Entre cidadãos que já têm uma opinião definida sobre o referendo, 57% são favoráveis a permanecer ligados à Grã-Bretanha, diz pesquisa

Por Da Redação - 9 fev 2014, 18h05

Pesquisa conduzida pela empresa Panelbase e encomendada pelo jornal Sunday Times, concluiu que, entre aqueles que têm opinião formada sobre a a possível independência da Escócia da Grã-Bretanha, 43% são a favor e 57%, contra. A pesquisa também mostrou que 51% dos entrevistados acreditam que a independência escocesa se traduziria em impostos mais altos para custear serviços públicos e apenas 26% creem que não haverá nenhuma grande mudança. Somente 17% são a favor de pagar impostos maiores para obter serviços públicos mais eficientes.

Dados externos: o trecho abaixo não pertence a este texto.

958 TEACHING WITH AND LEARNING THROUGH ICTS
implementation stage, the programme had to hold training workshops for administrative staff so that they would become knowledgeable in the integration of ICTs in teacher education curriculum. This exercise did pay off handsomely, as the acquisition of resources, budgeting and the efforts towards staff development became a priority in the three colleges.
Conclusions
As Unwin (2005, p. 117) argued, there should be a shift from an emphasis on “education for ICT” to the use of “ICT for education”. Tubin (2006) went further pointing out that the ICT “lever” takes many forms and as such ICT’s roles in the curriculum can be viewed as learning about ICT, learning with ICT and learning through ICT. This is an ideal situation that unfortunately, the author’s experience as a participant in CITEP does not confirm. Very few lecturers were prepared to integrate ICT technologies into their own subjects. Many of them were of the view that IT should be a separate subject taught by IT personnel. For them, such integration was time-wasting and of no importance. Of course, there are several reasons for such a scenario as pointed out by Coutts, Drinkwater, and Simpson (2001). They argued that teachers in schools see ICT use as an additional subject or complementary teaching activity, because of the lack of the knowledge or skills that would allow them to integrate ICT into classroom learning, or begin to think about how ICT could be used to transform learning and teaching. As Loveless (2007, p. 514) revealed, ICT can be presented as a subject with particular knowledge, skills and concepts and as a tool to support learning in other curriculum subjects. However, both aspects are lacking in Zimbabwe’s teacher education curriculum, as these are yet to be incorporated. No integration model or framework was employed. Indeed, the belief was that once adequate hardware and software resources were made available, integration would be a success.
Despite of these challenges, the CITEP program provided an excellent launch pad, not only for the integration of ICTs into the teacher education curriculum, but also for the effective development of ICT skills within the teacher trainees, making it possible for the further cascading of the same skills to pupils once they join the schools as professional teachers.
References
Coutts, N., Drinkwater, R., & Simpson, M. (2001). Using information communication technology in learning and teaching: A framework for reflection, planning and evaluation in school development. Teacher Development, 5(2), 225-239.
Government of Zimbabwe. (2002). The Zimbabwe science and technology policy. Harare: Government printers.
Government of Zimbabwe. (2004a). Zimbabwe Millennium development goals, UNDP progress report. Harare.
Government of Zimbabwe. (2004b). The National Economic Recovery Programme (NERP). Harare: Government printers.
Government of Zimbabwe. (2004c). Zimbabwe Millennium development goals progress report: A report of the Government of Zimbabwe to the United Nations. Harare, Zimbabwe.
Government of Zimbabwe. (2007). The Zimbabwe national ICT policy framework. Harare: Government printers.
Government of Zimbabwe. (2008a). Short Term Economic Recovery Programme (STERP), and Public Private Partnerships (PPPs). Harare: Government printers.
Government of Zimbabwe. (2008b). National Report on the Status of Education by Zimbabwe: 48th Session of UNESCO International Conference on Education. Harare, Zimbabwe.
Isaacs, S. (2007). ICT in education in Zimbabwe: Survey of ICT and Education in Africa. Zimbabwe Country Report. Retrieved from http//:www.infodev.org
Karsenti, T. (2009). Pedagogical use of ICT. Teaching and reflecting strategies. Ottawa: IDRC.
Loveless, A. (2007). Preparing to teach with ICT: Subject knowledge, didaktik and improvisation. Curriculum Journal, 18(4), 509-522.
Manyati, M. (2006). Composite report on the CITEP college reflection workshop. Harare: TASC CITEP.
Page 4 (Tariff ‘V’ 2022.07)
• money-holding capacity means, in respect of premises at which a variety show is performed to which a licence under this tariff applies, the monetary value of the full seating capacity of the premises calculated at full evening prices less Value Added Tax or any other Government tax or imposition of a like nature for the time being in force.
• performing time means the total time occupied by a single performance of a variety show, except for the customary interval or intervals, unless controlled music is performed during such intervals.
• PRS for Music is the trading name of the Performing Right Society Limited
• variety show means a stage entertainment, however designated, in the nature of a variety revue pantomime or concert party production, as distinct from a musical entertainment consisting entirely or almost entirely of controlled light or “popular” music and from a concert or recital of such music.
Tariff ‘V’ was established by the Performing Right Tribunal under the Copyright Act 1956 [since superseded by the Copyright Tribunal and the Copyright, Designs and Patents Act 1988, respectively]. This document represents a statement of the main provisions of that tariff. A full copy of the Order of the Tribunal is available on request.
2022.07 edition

Em outra pesquisa divulgada neste domingo, a economia apareceu como o assunto mais importante para os eleitores escoceses que se preparam para votar em um referendo sobre a independência da Escócia neste ano. Os cidadãos escoceses decidirão em 18 de setembro se o país, que tem uma população de pouco mais de 5 milhões de habitantes e é fonte de petróleo no Mar do Norte, deve encerrar sua união de 307 anos com a Inglaterra e deixar a Grã-Bretanha.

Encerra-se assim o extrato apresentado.